This article in CNN Money/Dow Jones Newswire cites data on some of the early effects becoming apparent.
Sales of Windows grew just 2% in the first quarter of fiscal 2009, which endedSept. 30, 2008 . In most years, Windows posts double-digit revenue growth, according to company data.
There are three dimensions on which Microsoft profits will be squeezed.
Partly on volume, but mostly on margin.
[Update 1-Mar-09: Another dimension - Moore's Law CPU-speed]
Note: I'm not predicting Mircosoft will go away - I expect their brand (or descendants) to still be available in 25-50 years. I'm only saying that MSFT (the 'stock ticker' symbol of Microsoft) will hit a financial pot-hole around 2010.
The economic fundamental is their 90+% gross margin - it is much too high to sustain. Manufacturers can only sustain 25-30% long-term.
Note 2: I'm only discussing Desktop O/S. 'Office' is more exposed.
All the other products don't have huge market share.
X-box is still loss making, as far as I know.
The Dimensions of Challenge:
Desktop O/S Substitutes:
- OS/X is the fastest way to run Windows [on high-end Macs]
- there are viable desktop alternatives - Linux & OS/X [others?]
=> MS market share on desktop PC's can only drop.
Total PC Sales:
- At the low end: PC substitutes are eroding sales
- 'Appliances' like: iPhone, game consoles, SMS + phone browser, blackberry, ...
- PC sales in Japan had 5-Qtrs in decline to Mar-08. Leading indicator?
- PC sales growth in mature markets was almost stalled early 2008
- only gonna get worse in Current Financial Crisis
- PC market has changed - now >50% laptops
=> whilst the Total PC sales may increase for a time, the 'market mix' means the average PC value must be in rapid decline. At the low-end, Microsoft has to discount to retain market share.
Substitutes at Bottom-End & Top-End of PC market:
- Mac is disproportionately growing market share at the high-end
- Ulta Low Cost PC's - the low-end (eg ASUS Eee etc) is taking sales or causing MSFT to offer low-priced versions.
=> Both Market Share and Average Unit Price are dropping. Microsoft is being outsold at both the top-end and bottom-end of the 'classic' PC market.
CPU-speed Moore's Law change:
Around the start of 2004 , the speed of CPU's stopped doubling every 18-24 months.
After 5 years, per-CPU speeds have increased from around 2Ghz to a touch over 3Ghz.
Chip makers are compensating by creating more 'cores' per chip.
Throughput notionally increases, but not compute speed.
Businesses have extended their desktop 'refresh cycle' - they are extending the life of PC's and hence buying fewer.

Records drawn from a data source:

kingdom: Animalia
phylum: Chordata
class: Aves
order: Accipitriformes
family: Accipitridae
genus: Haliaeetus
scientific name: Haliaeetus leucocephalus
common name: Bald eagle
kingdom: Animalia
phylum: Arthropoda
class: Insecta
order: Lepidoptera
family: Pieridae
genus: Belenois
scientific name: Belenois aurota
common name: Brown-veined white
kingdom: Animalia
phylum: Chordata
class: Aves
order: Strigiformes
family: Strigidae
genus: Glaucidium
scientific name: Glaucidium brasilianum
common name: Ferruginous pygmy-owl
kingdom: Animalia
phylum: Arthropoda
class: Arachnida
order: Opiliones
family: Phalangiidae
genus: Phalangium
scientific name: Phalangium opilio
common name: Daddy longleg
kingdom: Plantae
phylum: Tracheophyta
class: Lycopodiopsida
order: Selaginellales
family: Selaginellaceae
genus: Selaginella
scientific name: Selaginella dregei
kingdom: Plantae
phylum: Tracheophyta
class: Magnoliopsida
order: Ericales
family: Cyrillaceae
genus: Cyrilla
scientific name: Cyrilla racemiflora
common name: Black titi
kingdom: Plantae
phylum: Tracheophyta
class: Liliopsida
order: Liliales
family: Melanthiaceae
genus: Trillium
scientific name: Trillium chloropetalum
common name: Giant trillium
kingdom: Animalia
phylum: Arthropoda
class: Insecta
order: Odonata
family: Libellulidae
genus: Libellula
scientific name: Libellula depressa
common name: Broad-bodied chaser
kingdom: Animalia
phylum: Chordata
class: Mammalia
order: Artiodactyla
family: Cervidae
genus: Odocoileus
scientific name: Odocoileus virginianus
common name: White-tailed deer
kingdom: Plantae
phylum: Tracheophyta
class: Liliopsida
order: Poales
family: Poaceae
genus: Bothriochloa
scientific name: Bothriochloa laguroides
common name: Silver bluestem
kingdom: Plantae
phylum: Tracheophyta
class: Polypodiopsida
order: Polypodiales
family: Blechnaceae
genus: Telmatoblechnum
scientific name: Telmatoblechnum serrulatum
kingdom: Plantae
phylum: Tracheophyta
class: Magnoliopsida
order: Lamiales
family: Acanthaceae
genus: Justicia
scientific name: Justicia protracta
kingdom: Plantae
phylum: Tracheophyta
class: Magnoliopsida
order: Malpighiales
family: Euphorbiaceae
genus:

PROMPT 1 | According to the piece on Microsoft's profits, around when did the speed of CPUs stop doubling every 18-24 months?
PROMPT 2 | Duplicate the stretch of the piece on Microsoft's profits from "Sales of Windows" through "pot-hole around 2010.".
PROMPT 3 | Finish out the next part of the piece on Microsoft's profits, continuing from the point where it stops.

EXPECTED ANSWER 1 | Around the start of 2004.

EXPECTED ANSWER 2 |
Sales of Windows grew just 2% in the first quarter of fiscal 2009, which endedSept. 30, 2008 . In most years, Windows posts double-digit revenue growth, according to company data.
There are three dimensions on which Microsoft profits will be squeezed.
Partly on volume, but mostly on margin.
[Update 1-Mar-09: Another dimension - Moore's Law CPU-speed]
Note: I'm not predicting Mircosoft will go away - I expect their brand (or descendants) to still be available in 25-50 years. I'm only saying that MSFT (the 'stock ticker' symbol of Microsoft) will hit a financial pot-hole around 2010.

EXPECTED ANSWER 3 |
Very often a hardware refresh was used to roll out major O/S changes, especially if it needed increased resources.
With corporate desktop hardware not being changed very often, vendors now need to be very aware of the need to restrain O/S resources required.
This dual effect accounts in large part for why Corporates have not embraced Vista.
Another reason - absence of convincing need or benefit.
Windows 2000 was a necessary upgrade for both Y2K issues and Active Directory solved the scalability problem.
Win-XP was useful - more functionality, integration of USB and maybe 64-bit.
So here's how I think it plays out:
- Total PC sales drop - market saturation, 'recession' and appliances shrink global PC market,
- MSFT achieves lower average unit price - competition from ULCPC & appliances,
- and MSFT market share drops as profits fall.
- as sales & margins drop, corporate clients will squeeze MSFT for better deals.
- clients can threaten to 'defect' to Apple etc or even threaten to go low-end to get better deal.
- MSFT sales teams will scramble to make targets - 'lets do a deal' will be their mantra, especially just before End of Year.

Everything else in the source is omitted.